Biden tornò nell'Urss cinque anni dopo, insieme all'allora senatore William Cohen, per farsi portavoce della volontà di Ronald Reagan di promuovere un "nuovo approccio sul controllo degli armamenti". Fu allora che, durante i colloqui, sembra ripeté un detto del Delaware già menzionato nei suoi precedenti colloqui con Kosygin nel 1979: You can't shit a shitter, "Non puoi stronzeggiare uno stronzo". Che in russo fu tradotto più elegantemente in: "Non puoi fregare un compagno".

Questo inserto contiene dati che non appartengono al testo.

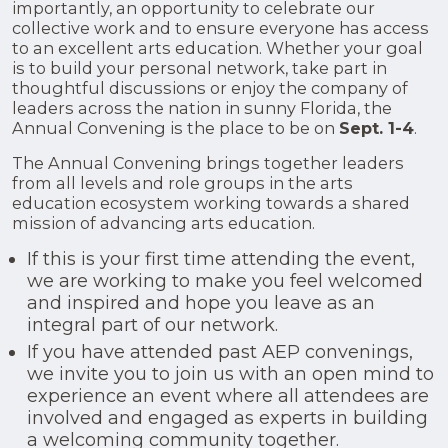
importantly, an opportunity to celebrate our
collective work and to ensure everyone has access
to an excellent arts education. Whether your goal
is to build your personal network, take part in
thoughtful discussions or enjoy the company of
leaders across the nation in sunny Florida, the
Annual Convening is the place to be on
Sept. 1-4
.
The Annual Convening brings together leaders
from all levels and role groups in the arts
education ecosystem working towards a shared
mission of advancing arts education.
If this is your first time attending the event,
we are working to make you feel welcomed
and inspired and hope you leave as an
integral part of our network.
If you have attended past AEP convenings,
we invite you to join us with an open mind to
experience an event where all attendees are
involved and engaged as experts in building
a welcoming community together.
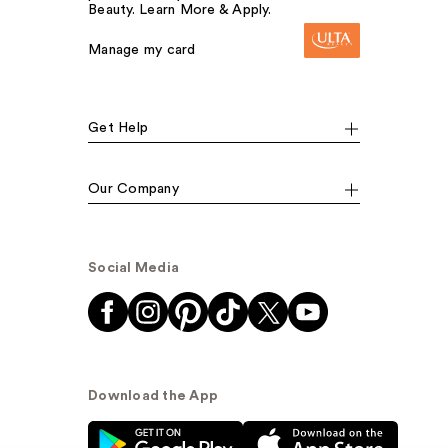
Beauty. Learn More & Apply.
Manage my card
Get Help
Our Company
Social Media
Download the App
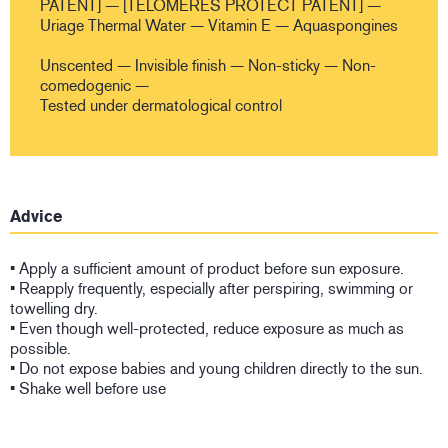
PATENT] — [TELOMERES PROTECT PATENT] —
Uriage Thermal Water — Vitamin E — Aquaspongines
Unscented — Invisible finish — Non-sticky — Non-
comedogenic —
Tested under dermatological control
Advice
• Apply a sufficient amount of product before sun exposure.
• Reapply frequently, especially after perspiring, swimming or
towelling dry.
• Even though well-protected, reduce exposure as much as
possible.
• Do not expose babies and young children directly to the sun.
• Shake well before use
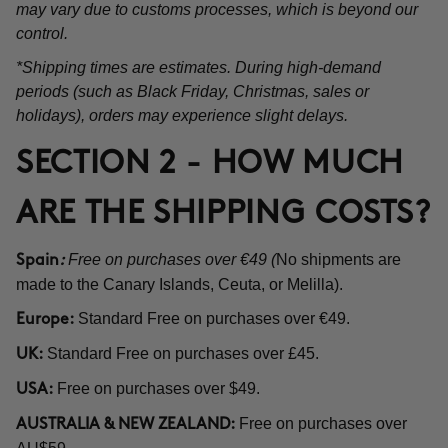
may vary due to customs processes, which is beyond our
control.
*Shipping times are estimates. During high-demand
periods (such as Black Friday, Christmas, sales or
holidays), orders may experience slight delays.
SECTION 2 - HOW MUCH
ARE THE SHIPPING COSTS?
Free on purchases over €49 (
No shipments are
Spain
:
made to the Canary Islands, Ceuta, or Melilla).
Standard Free on purchases over €49.
Europe:
Standard Free on purchases over £45.
UK:
Free on purchases over $49.
USA:
Free on purchases over
AUSTRALIA & NEW ZEALAND:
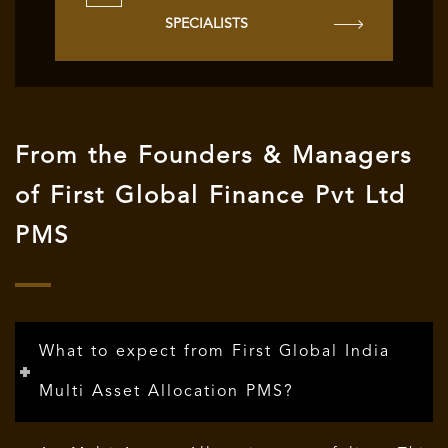
SPECIALISTS
From the Founders & Managers
of First Global Finance Pvt Ltd
PMS
What to expect from First Global India
Multi Asset Allocation PMS?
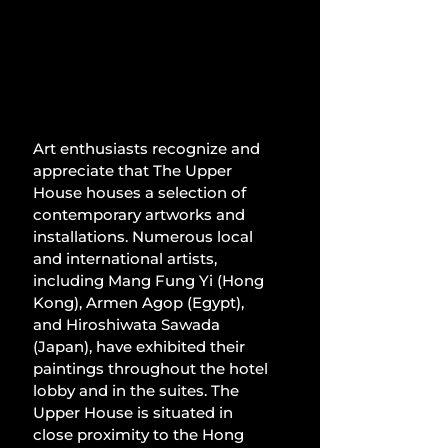
Art enthusiasts recognize and 
appreciate that The Upper 
House houses a selection of 
contemporary artworks and 
installations. Numerous local 
and international artists, 
including Mang Fung Yi (Hong 
Kong), Armen Agop (Egypt), 
and Hiroshiwata Sawada 
(Japan), have exhibited their 
paintings throughout the hotel 
lobby and in the suites. The 
Upper House is situated in 
close proximity to the Hong 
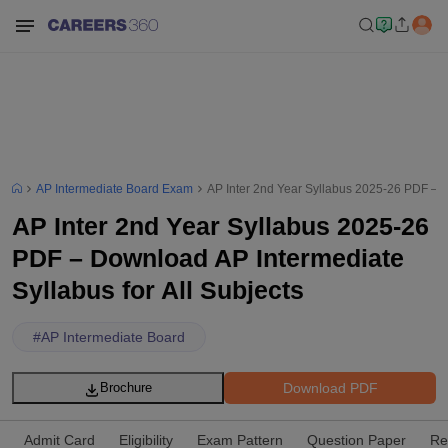
AP Intermediate Board Exam
AP Inter 2nd Year Syllabus 2025-26 PDF – D
AP Inter 2nd Year Syllabus 2025-26
PDF – Download AP Intermediate
Syllabus for All Subjects
#
AP Intermediate Board
Download PDF
Brochure
Admit Card
Eligibility
Exam Pattern
Question Paper
Re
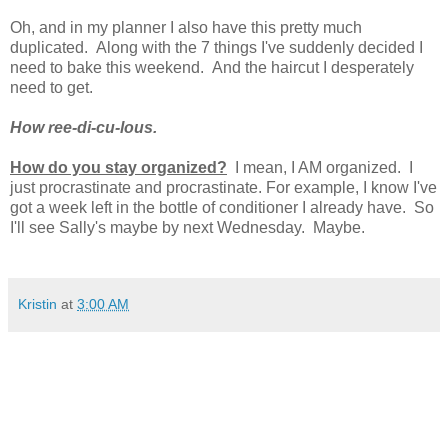
Oh, and in my planner I also have this pretty much
duplicated. Along with the 7 things I've suddenly decided I
need to bake this weekend. And the haircut I desperately
need to get.
How ree-di-cu-lous.
How do you stay organized?
I mean, I AM organized. I
just procrastinate and procrastinate. For example, I know I've
got a week left in the bottle of conditioner I already have. So
I'll see Sally's maybe by next Wednesday. Maybe.
Kristin
at
3:00 AM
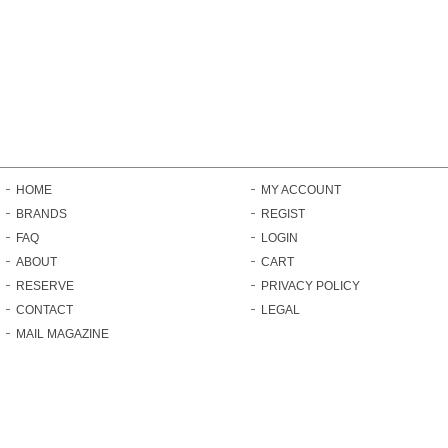
HOME
MY ACCOUNT
BRANDS
REGIST
FAQ
LOGIN
ABOUT
CART
RESERVE
PRIVACY POLICY
CONTACT
LEGAL
MAIL MAGAZINE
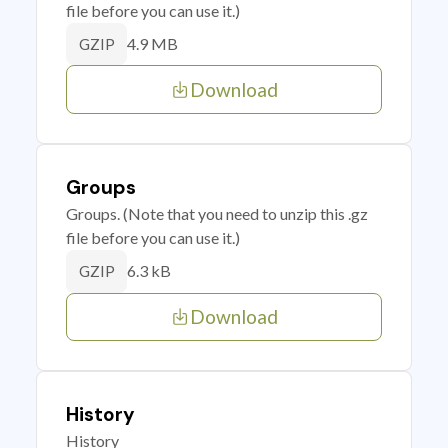
file before you can use it.)
4.9 MB
GZIP
Download
Groups
Groups. (Note that you need to unzip this .gz
file before you can use it.)
6.3 kB
GZIP
Download
History
History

Nel 1988 visitò come Mosca come membro della commissione per le Relazioni estere del Senato degli Stati Uniti. Il trattato Inf sulle armi nucleari a raggio intermedio era stato già siglato. Andava ratificato. Ai colloqui con Andrej Gromyko, presidente del Praesidium del Soviet Supremo, si presentò accompagnato dal figlio Hunter Biden, allora teenager. E a testimoniarlo c'è anche una foto. "Vi dispiace se mio figlio siede qui e ascolta? È interessato agli affari internazionali e alla diplomazia?", chiese, stando a Viktor Prokofiev, l'interprete del ministro degli Esteri sovietico. "Estremamente insolito. E particolarmente sorprendente per un sovietico come me".

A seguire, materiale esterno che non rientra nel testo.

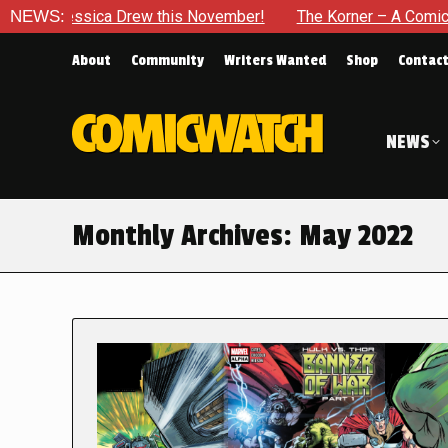
 Drew this November!
NEWS:
The Korner – A Comic Book Crowdfund
About
Community
Writers Wanted
Shop
Contac
NEWS
Monthly Archives:
May 2022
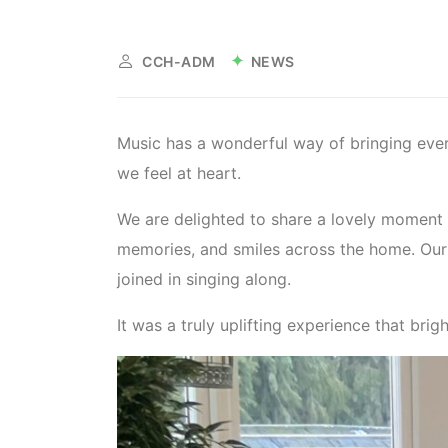
NEWS
CCH-ADM
Music has a wonderful way of bringing eve
we feel at heart.
We are delighted to share a lovely moment 
memories, and smiles across the home. Our 
joined in singing along.
It was a truly uplifting experience that bri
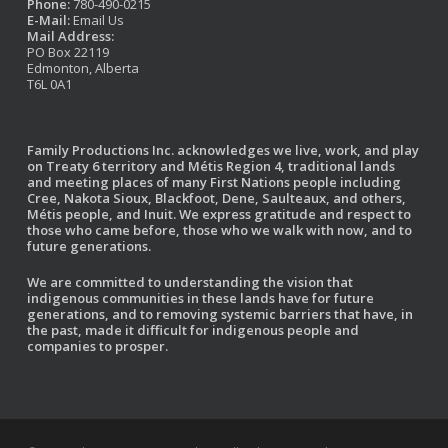
Phone:
780-490-0215
E-Mail:
Email Us
Mail Address:
PO Box 22119
Edmonton, Alberta
T6L 0A1
Family Productions Inc. acknowledges we live, work, and play
on Treaty 6 territory and Métis Region 4, traditional lands
and meeting places of many First Nations people including
Cree, Nakota Sioux, Blackfoot, Dene, Saulteaux, and others,
Métis people, and Inuit. We express gratitude and respect to
those who came before, those who we walk with now, and to
future generations.
We are committed to understanding the vision that
indigenous communities in these lands have for future
generations, and to removing systemic barriers that have, in
the past, made it difficult for indigenous people and
companies to prosper.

La visita successive di Biden a Mosca non arrivò che 23 anni dopo, da vicepresidente di Barack Obama, quando l'Urss era crollata e Putin, all'epoca primo ministro russo, governava già da un decennio. Stando a Fjodor Lukjanov, esperto di relazioni internazionali e direttore della rivista Rossija v globalnoj politike, Biden avrebbe offerto a Putin la carica di segretario generale della Nato in cambio dell'intervento militare russo in Libia. Una teoria inverosimile che non è mai stata confermata.

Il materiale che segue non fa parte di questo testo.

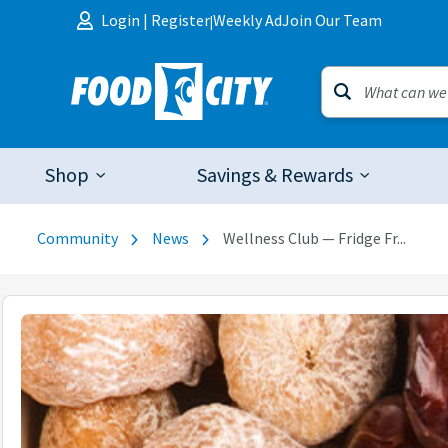
Skip to content
Login
|
Register
Weekly Ad
Join Our Team
|
Shop
Savings & Rewards
Community
News
Wellness Club — Fridge Fr...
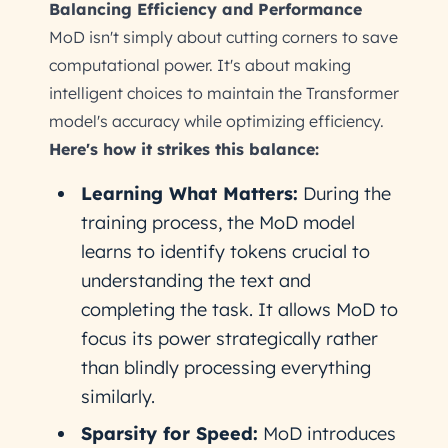
Balancing Efficiency and Performance
MoD isn't simply about cutting corners to save
computational power. It's about making
intelligent choices to maintain the Transformer
model's accuracy while optimizing efficiency.
Here's how it strikes this balance:
Learning What Matters:
During the
training process, the MoD model
learns to identify tokens crucial to
understanding the text and
completing the task. It allows MoD to
focus its power strategically rather
than blindly processing everything
similarly.
Sparsity for Speed:
MoD introduces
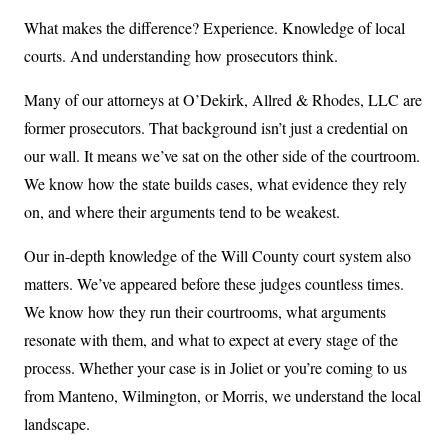
What makes the difference? Experience. Knowledge of local
courts. And understanding how prosecutors think.
Many of our attorneys at O’Dekirk, Allred & Rhodes, LLC are
former prosecutors. That background isn’t just a credential on
our wall. It means we’ve sat on the other side of the courtroom.
We know how the state builds cases, what evidence they rely
on, and where their arguments tend to be weakest.
Our in-depth knowledge of the Will County court system also
matters. We’ve appeared before these judges countless times.
We know how they run their courtrooms, what arguments
resonate with them, and what to expect at every stage of the
process. Whether your case is in Joliet or you’re coming to us
from Manteno, Wilmington, or Morris, we understand the local
landscape.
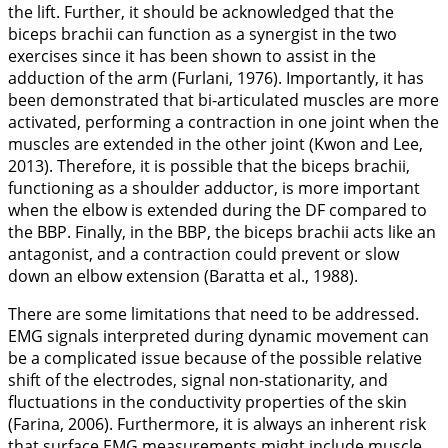
the lift. Further, it should be acknowledged that the
biceps brachii can function as a synergist in the two
exercises since it has been shown to assist in the
adduction of the arm (Furlani,
1976
). Importantly, it has
been demonstrated that bi-articulated muscles are more
activated, performing a contraction in one joint when the
muscles are extended in the other joint (Kwon and Lee,
2013
). Therefore, it is possible that the biceps brachii,
functioning as a shoulder adductor, is more important
when the elbow is extended during the DF compared to
the BBP. Finally, in the BBP, the biceps brachii acts like an
antagonist, and a contraction could prevent or slow
down an elbow extension (Baratta et al.,
1988
).
There are some limitations that need to be addressed.
EMG signals interpreted during dynamic movement can
be a complicated issue because of the possible relative
shift of the electrodes, signal non-stationarity, and
fluctuations in the conductivity properties of the skin
(Farina,
2006
). Furthermore, it is always an inherent risk
that surface EMG measurements might include muscle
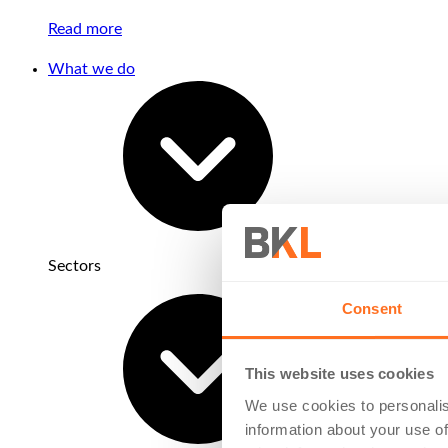
Read more
What we do
Sectors
Consent
This website uses cookies
We use cookies to personalis
information about your use of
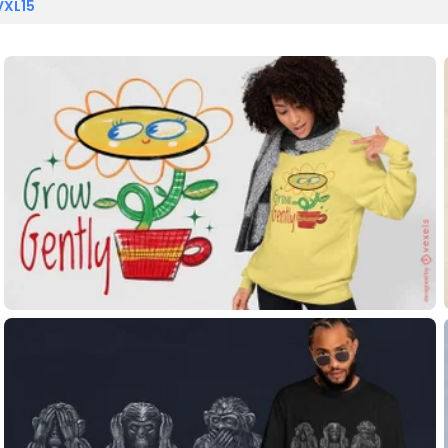
VXL15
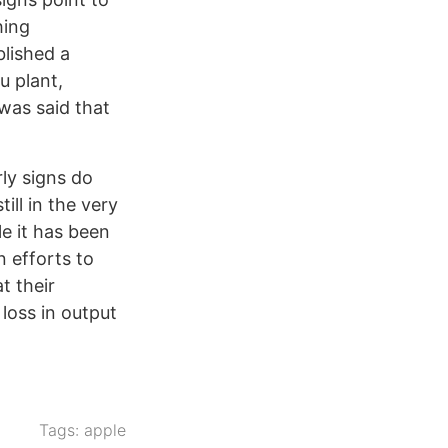
hing
lished a
u plant,
 was said that
ly signs do
ill in the very
le it has been
 efforts to
t their
loss in output
Tags:
apple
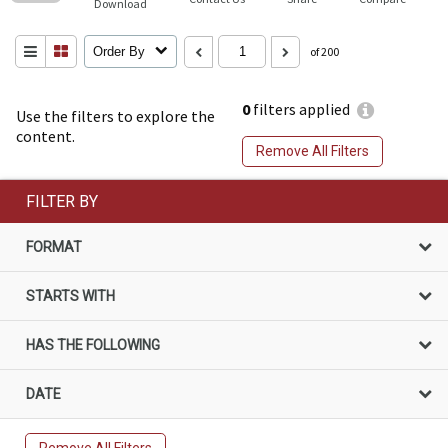
Download
Order By
of 200
0
filters applied
Use the filters to explore the
content.
Remove All Filters
FILTER BY
FORMAT
STARTS WITH
HAS THE FOLLOWING
DATE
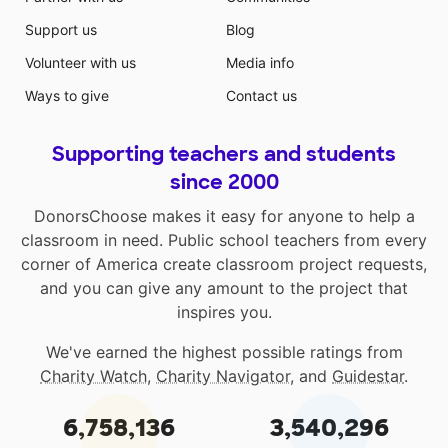
Support us
Blog
Volunteer with us
Media info
Ways to give
Contact us
Supporting teachers and students
since 2000
DonorsChoose makes it easy for anyone to help a
classroom in need. Public school teachers from every
corner of America create classroom project requests,
and you can give any amount to the project that
inspires you.
We've earned the highest possible ratings from
Charity Watch
,
Charity Navigator
, and
Guidestar
.
6,758,136
3,540,296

Nella sua biografia, Biden ricorda piuttosto così il suo colloquio privato con Vladimir Putin. "Signor primo ministro, la guardo negli occhi. Non penso che abbia un'anima", ricorda Biden, alludendo a una famosa citazione di George W. Bush che al contrario, dopo il suo primo incontro con Vladimir Vladimirovich disse: "L'ho guardato negli occhi, l'ho trovato degno di fiducia e diretto, abbiamo avuto un ottimo dialogo. Sono riuscito a cogliere la sua anima". Pare, prosegue Biden nelle sue memorie, che Putin non suonò per niente offeso e rispose con un sorriso: "Ci capiamo".
Di quell'incontro Michael A. McFaul, allora ambasciatore a Mosca, ricorda invece un "duro scambio di differenze" sull'approccio di Mosca verso le ex Repubbliche sovietiche, e in particolare Georgia e Ucraina. "Dopo quell'incontro nell'ufficio del primo ministro andammo a incontrare l'opposizione russa", prosegue McFaul. "Non ebbe alcun scrupolo. E fece scalpore quando disse: 'Ho detto a Putin che non dovrebbe correre per un terzo mandato'". Secondo molti analisti, Biden superò una linea russa che Putin non ha ancora dimenticato e che peserà sulle relazioni con il futuro presidente statunitense.